(Collection entries)
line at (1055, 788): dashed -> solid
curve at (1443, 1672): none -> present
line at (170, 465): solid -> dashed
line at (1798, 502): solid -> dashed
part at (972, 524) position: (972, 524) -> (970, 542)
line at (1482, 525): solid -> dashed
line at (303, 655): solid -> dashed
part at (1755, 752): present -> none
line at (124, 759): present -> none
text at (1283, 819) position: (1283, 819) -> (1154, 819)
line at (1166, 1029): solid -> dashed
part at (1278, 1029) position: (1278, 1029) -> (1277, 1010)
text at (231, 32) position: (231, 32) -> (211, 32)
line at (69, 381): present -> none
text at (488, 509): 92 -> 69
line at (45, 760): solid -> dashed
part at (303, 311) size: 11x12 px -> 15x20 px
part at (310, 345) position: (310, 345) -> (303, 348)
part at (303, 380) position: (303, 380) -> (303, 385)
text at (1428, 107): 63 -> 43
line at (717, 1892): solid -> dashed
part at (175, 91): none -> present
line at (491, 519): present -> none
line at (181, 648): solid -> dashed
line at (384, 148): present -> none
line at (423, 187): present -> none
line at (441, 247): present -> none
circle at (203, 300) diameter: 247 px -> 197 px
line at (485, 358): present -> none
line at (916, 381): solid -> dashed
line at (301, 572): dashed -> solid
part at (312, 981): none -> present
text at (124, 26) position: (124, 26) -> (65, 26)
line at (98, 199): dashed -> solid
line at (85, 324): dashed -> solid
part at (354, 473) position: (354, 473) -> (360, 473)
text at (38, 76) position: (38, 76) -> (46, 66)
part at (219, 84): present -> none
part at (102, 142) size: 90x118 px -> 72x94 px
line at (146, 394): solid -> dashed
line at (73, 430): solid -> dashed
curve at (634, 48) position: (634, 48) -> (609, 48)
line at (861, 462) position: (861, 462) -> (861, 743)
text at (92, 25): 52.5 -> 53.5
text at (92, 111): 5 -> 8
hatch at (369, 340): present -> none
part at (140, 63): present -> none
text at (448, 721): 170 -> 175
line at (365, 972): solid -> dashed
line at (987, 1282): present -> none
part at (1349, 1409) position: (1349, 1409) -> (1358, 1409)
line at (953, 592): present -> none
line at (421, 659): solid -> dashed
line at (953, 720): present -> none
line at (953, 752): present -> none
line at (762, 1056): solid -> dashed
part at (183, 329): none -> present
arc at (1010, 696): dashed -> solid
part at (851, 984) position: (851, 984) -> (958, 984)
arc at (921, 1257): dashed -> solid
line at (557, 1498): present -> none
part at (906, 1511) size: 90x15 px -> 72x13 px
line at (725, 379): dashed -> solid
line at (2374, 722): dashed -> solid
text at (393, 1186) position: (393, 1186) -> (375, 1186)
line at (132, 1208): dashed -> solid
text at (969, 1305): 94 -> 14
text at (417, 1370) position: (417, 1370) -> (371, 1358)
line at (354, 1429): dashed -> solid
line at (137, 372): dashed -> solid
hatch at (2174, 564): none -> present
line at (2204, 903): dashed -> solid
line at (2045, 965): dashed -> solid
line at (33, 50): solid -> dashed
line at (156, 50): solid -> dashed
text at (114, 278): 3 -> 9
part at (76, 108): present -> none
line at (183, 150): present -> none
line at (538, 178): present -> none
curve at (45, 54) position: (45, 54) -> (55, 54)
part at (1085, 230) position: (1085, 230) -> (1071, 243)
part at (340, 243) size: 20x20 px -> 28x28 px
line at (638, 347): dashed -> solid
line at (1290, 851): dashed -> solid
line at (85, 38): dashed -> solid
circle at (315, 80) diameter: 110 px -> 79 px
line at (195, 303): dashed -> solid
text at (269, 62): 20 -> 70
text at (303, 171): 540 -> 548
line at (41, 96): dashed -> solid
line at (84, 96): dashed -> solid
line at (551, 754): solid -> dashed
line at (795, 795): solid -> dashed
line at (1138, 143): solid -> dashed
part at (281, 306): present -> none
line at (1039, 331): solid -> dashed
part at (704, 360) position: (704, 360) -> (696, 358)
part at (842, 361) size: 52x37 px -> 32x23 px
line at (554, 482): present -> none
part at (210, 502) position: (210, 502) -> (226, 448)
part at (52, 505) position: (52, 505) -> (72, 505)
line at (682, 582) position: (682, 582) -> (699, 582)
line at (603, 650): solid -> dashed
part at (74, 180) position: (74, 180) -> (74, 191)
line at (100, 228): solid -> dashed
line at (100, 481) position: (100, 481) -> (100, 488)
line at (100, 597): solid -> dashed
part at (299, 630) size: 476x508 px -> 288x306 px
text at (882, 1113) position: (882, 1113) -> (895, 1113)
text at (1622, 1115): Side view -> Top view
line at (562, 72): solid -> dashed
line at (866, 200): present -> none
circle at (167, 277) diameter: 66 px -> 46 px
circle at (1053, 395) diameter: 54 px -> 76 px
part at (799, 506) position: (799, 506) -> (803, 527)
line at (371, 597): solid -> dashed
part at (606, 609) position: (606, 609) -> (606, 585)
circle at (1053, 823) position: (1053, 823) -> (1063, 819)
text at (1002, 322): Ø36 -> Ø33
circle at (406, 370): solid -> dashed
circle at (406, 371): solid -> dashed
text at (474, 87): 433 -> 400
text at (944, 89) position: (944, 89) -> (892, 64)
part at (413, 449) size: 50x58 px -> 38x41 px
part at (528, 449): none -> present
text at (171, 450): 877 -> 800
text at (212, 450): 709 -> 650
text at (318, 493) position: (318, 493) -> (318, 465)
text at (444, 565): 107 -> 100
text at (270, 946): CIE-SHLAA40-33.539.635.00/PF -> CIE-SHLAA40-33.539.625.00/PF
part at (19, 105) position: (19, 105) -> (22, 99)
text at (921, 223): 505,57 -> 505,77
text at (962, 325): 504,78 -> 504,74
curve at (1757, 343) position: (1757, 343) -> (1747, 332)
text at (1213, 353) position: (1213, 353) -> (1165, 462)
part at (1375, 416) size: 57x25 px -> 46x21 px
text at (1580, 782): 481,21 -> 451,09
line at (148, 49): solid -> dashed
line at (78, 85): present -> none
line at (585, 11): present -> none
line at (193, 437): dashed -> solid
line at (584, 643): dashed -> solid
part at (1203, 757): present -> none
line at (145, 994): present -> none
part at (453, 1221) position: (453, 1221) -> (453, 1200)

(WORK INSTRUCTIONS)
Convert these lines into a numbered list, leaving out any blank lines.

(ANSWER FOR THIS EXERCISE)
1. line at (1055, 788): dashed -> solid
2. curve at (1443, 1672): none -> present
3. line at (170, 465): solid -> dashed
4. line at (1798, 502): solid -> dashed
5. part at (972, 524) position: (972, 524) -> (970, 542)
6. line at (1482, 525): solid -> dashed
7. line at (303, 655): solid -> dashed
8. part at (1755, 752): present -> none
9. line at (124, 759): present -> none
10. text at (1283, 819) position: (1283, 819) -> (1154, 819)
11. line at (1166, 1029): solid -> dashed
12. part at (1278, 1029) position: (1278, 1029) -> (1277, 1010)
13. text at (231, 32) position: (231, 32) -> (211, 32)
14. line at (69, 381): present -> none
15. text at (488, 509): 92 -> 69
16. line at (45, 760): solid -> dashed
17. part at (303, 311) size: 11x12 px -> 15x20 px
18. part at (310, 345) position: (310, 345) -> (303, 348)
19. part at (303, 380) position: (303, 380) -> (303, 385)
20. text at (1428, 107): 63 -> 43
21. line at (717, 1892): solid -> dashed
22. part at (175, 91): none -> present
23. line at (491, 519): present -> none
24. line at (181, 648): solid -> dashed
25. line at (384, 148): present -> none
26. line at (423, 187): present -> none
27. line at (441, 247): present -> none
28. circle at (203, 300) diameter: 247 px -> 197 px
29. line at (485, 358): present -> none
30. line at (916, 381): solid -> dashed
31. line at (301, 572): dashed -> solid
32. part at (312, 981): none -> present
33. text at (124, 26) position: (124, 26) -> (65, 26)
34. line at (98, 199): dashed -> solid
35. line at (85, 324): dashed -> solid
36. part at (354, 473) position: (354, 473) -> (360, 473)
37. text at (38, 76) position: (38, 76) -> (46, 66)
38. part at (219, 84): present -> none
39. part at (102, 142) size: 90x118 px -> 72x94 px
40. line at (146, 394): solid -> dashed
41. line at (73, 430): solid -> dashed
42. curve at (634, 48) position: (634, 48) -> (609, 48)
43. line at (861, 462) position: (861, 462) -> (861, 743)
44. text at (92, 25): 52.5 -> 53.5
45. text at (92, 111): 5 -> 8
46. hatch at (369, 340): present -> none
47. part at (140, 63): present -> none
48. text at (448, 721): 170 -> 175
49. line at (365, 972): solid -> dashed
50. line at (987, 1282): present -> none
51. part at (1349, 1409) position: (1349, 1409) -> (1358, 1409)
52. line at (953, 592): present -> none
53. line at (421, 659): solid -> dashed
54. line at (953, 720): present -> none
55. line at (953, 752): present -> none
56. line at (762, 1056): solid -> dashed
57. part at (183, 329): none -> present
58. arc at (1010, 696): dashed -> solid
59. part at (851, 984) position: (851, 984) -> (958, 984)
60. arc at (921, 1257): dashed -> solid
61. line at (557, 1498): present -> none
62. part at (906, 1511) size: 90x15 px -> 72x13 px
63. line at (725, 379): dashed -> solid
64. line at (2374, 722): dashed -> solid
65. text at (393, 1186) position: (393, 1186) -> (375, 1186)
66. line at (132, 1208): dashed -> solid
67. text at (969, 1305): 94 -> 14
68. text at (417, 1370) position: (417, 1370) -> (371, 1358)
69. line at (354, 1429): dashed -> solid
70. line at (137, 372): dashed -> solid
71. hatch at (2174, 564): none -> present
72. line at (2204, 903): dashed -> solid
73. line at (2045, 965): dashed -> solid
74. line at (33, 50): solid -> dashed
75. line at (156, 50): solid -> dashed
76. text at (114, 278): 3 -> 9
77. part at (76, 108): present -> none
78. line at (183, 150): present -> none
79. line at (538, 178): present -> none
80. curve at (45, 54) position: (45, 54) -> (55, 54)
81. part at (1085, 230) position: (1085, 230) -> (1071, 243)
82. part at (340, 243) size: 20x20 px -> 28x28 px
83. line at (638, 347): dashed -> solid
84. line at (1290, 851): dashed -> solid
85. line at (85, 38): dashed -> solid
86. circle at (315, 80) diameter: 110 px -> 79 px
87. line at (195, 303): dashed -> solid
88. text at (269, 62): 20 -> 70
89. text at (303, 171): 540 -> 548
90. line at (41, 96): dashed -> solid
91. line at (84, 96): dashed -> solid
92. line at (551, 754): solid -> dashed
93. line at (795, 795): solid -> dashed
94. line at (1138, 143): solid -> dashed
95. part at (281, 306): present -> none
96. line at (1039, 331): solid -> dashed
97. part at (704, 360) position: (704, 360) -> (696, 358)
98. part at (842, 361) size: 52x37 px -> 32x23 px
99. line at (554, 482): present -> none
100. part at (210, 502) position: (210, 502) -> (226, 448)
101. part at (52, 505) position: (52, 505) -> (72, 505)
102. line at (682, 582) position: (682, 582) -> (699, 582)
103. line at (603, 650): solid -> dashed
104. part at (74, 180) position: (74, 180) -> (74, 191)
105. line at (100, 228): solid -> dashed
106. line at (100, 481) position: (100, 481) -> (100, 488)
107. line at (100, 597): solid -> dashed
108. part at (299, 630) size: 476x508 px -> 288x306 px
109. text at (882, 1113) position: (882, 1113) -> (895, 1113)
110. text at (1622, 1115): Side view -> Top view
111. line at (562, 72): solid -> dashed
112. line at (866, 200): present -> none
113. circle at (167, 277) diameter: 66 px -> 46 px
114. circle at (1053, 395) diameter: 54 px -> 76 px
115. part at (799, 506) position: (799, 506) -> (803, 527)
116. line at (371, 597): solid -> dashed
117. part at (606, 609) position: (606, 609) -> (606, 585)
118. circle at (1053, 823) position: (1053, 823) -> (1063, 819)
119. text at (1002, 322): Ø36 -> Ø33
120. circle at (406, 370): solid -> dashed
121. circle at (406, 371): solid -> dashed
122. text at (474, 87): 433 -> 400
123. text at (944, 89) position: (944, 89) -> (892, 64)
124. part at (413, 449) size: 50x58 px -> 38x41 px
125. part at (528, 449): none -> present
126. text at (171, 450): 877 -> 800
127. text at (212, 450): 709 -> 650
128. text at (318, 493) position: (318, 493) -> (318, 465)
129. text at (444, 565): 107 -> 100
130. text at (270, 946): CIE-SHLAA40-33.539.635.00/PF -> CIE-SHLAA40-33.539.625.00/PF
131. part at (19, 105) position: (19, 105) -> (22, 99)
132. text at (921, 223): 505,57 -> 505,77
133. text at (962, 325): 504,78 -> 504,74
134. curve at (1757, 343) position: (1757, 343) -> (1747, 332)
135. text at (1213, 353) position: (1213, 353) -> (1165, 462)
136. part at (1375, 416) size: 57x25 px -> 46x21 px
137. text at (1580, 782): 481,21 -> 451,09
138. line at (148, 49): solid -> dashed
139. line at (78, 85): present -> none
140. line at (585, 11): present -> none
141. line at (193, 437): dashed -> solid
142. line at (584, 643): dashed -> solid
143. part at (1203, 757): present -> none
144. line at (145, 994): present -> none
145. part at (453, 1221) position: (453, 1221) -> (453, 1200)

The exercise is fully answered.